É improvável que a morte de Sinwar afete essas operações, disse, já que, de qualquer forma, ele havia perdido a capacidade de dirigi-las. Mas Sinwar era fundamental para as decisões de alto nível do Hamas, como concordar ou não com um cessar-fogo.
Até o momento, o grupo não deixou claro quando anunciará um novo sucessor, ou como essa transição afetará a postura de negociação de um grupo que há muito tempo é dirigido por uma combinação de autoridades políticas baseadas no Catar e líderes políticos e militares em Gaza.
Apesar de as autoridades envolvidas nessas negociações o terem considerado um linha-dura menos propenso a fazer concessões do que integrantes do grupo fora de Gaza, é possível que sua morte torne incerto quem tem a capacidade de negociar em nome do Hamas, não deixando ninguém com a estatura necessária para garantir a conformidade dos grupos armados de Gaza com qualquer acordo que seja alcançado.

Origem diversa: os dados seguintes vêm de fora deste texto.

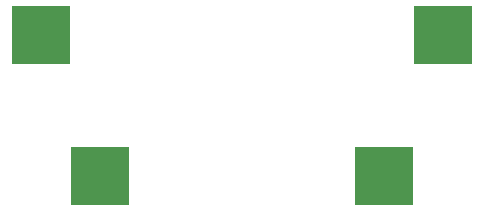
<source format=gbs>
G04 DipTrace 2.3.1.0*
%INLED_Matrix.GBS*%
%MOMM*%
%ADD19R,5.0X5.0*%
%FSLAX53Y53*%
G04*
G71*
G90*
G75*
G01*
%LNBotMask*%
%LPD*%
D19*
X42000Y20000D3*
X8000D3*
X37000Y8000D3*
X13000D3*
M02*

</source>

Embora muitos em Gaza tenham comemorado sua morte, a mensagem do Hamas de resistência violenta a Israel há muito tempo encontrou seus recrutas entre aqueles que mais perderam no conflito: refugiados palestinos forçados ao exílio permanente com a criação de Israel e seus descendentes; pessoas que perderam casas e entes queridos para as bombas israelenses; e jovens sem perspectivas de uma vida melhor.
A possibilidade de qualquer forma de Estado ou autodeterminação para os palestinos na Cisjordânia e em Gaza parece mais remota agora do que em muitos anos. E a guerra de Gaza — ao matar, ferir, deixar órfãos e deslocar tantas pessoas — aumentou o ódio a Israel entre os palestinos e o desespero que direciona os recrutas para grupos apreciados pelo Hamas, independentemente de quem os lidera.
— A raiz do problema não é o Sinwar ou mesmo o Hamas — disse Hassan Abu Haniyeh, especialista em grupos militantes do Instituto de Política e Sociedade da Jordânia. — O problema é o dia seguinte. O que você vai fazer? Você pode matar todo o Hamas, mas o que você vai fazer no dia seguinte?